======== MATERIAL SUPPLIED ========

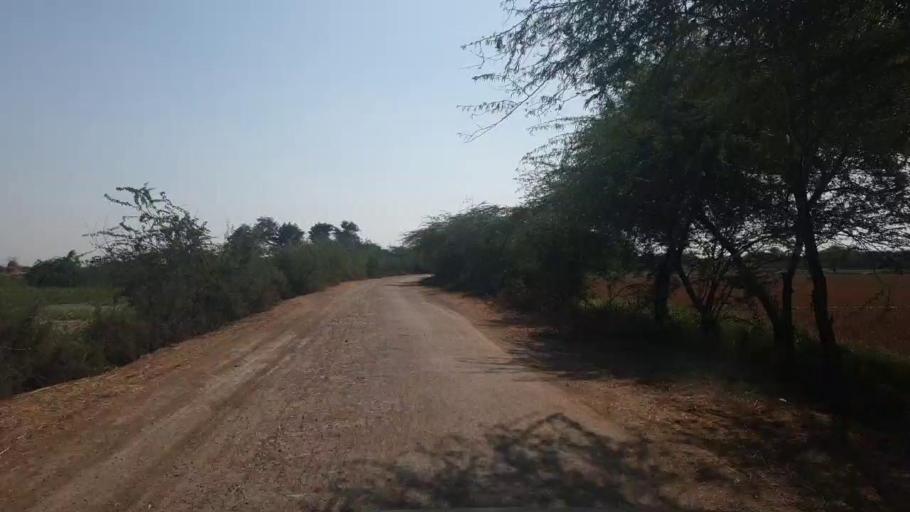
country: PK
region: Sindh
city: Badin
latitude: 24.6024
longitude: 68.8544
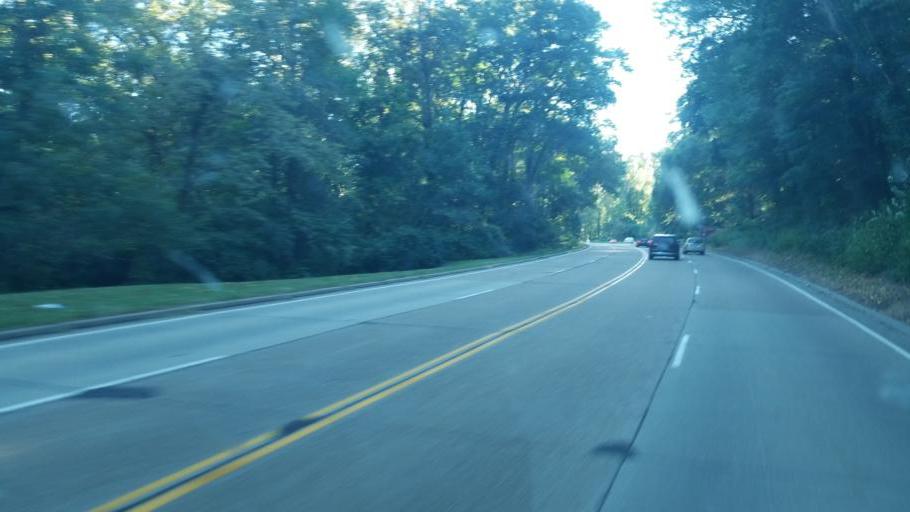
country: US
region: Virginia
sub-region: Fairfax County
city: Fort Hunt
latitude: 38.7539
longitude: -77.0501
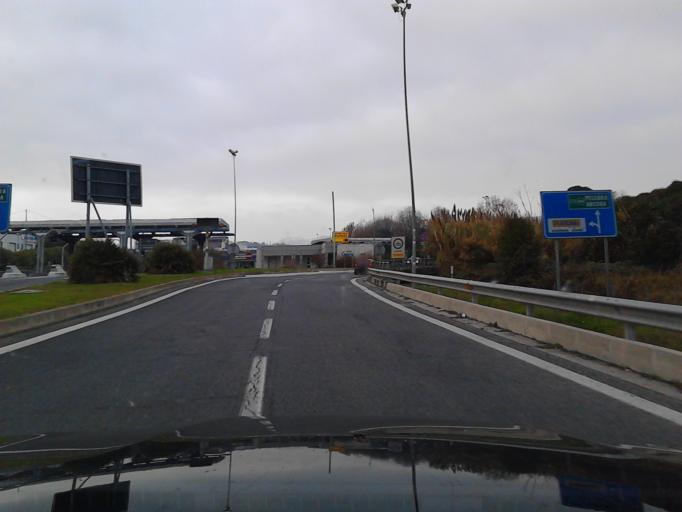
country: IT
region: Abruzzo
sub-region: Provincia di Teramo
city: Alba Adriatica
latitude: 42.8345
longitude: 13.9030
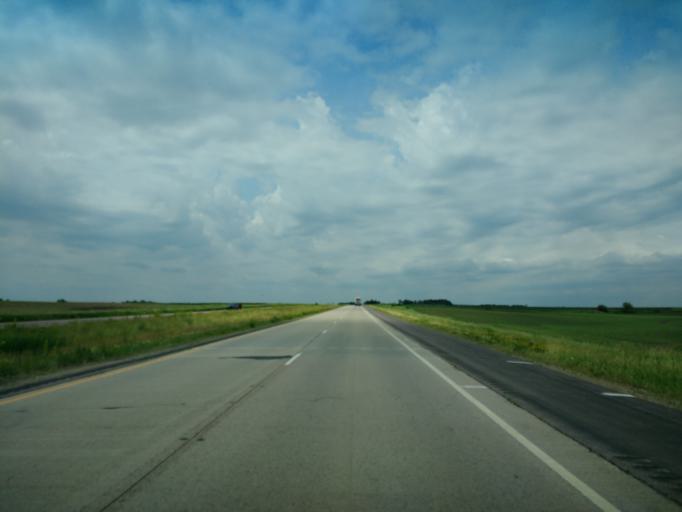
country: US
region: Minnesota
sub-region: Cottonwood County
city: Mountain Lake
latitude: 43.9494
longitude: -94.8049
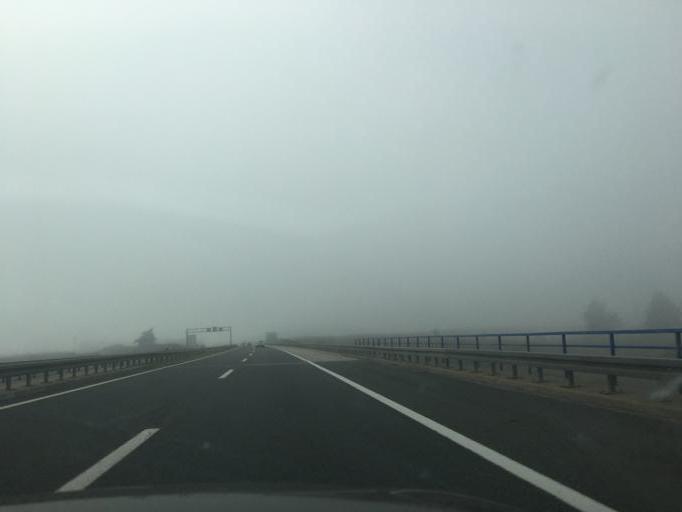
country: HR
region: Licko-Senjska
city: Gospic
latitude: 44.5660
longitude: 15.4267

========

# WHAT IS BEING ASKED
Return each line of the material above that contains the string "latitude". The match is case-sensitive.

# RESPONSE TO THIS TASK
latitude: 24.6024
latitude: 38.7539
latitude: 42.8345
latitude: 43.9494
latitude: 44.5660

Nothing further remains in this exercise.